• Direction: Update the data from the line with "country: AU" to the line with "longitude: 144.3938" by changing "city" to "town", leaving everything else as it is. Give back those lines only.

• Dataset content:
# # # # # # #

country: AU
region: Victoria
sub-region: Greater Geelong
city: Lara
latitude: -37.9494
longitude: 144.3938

# # # # # # #

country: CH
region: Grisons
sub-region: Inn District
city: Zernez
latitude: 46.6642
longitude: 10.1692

# # # # # # #

• Solution for this exercise:
country: AU
region: Victoria
sub-region: Greater Geelong
town: Lara
latitude: -37.9494
longitude: 144.3938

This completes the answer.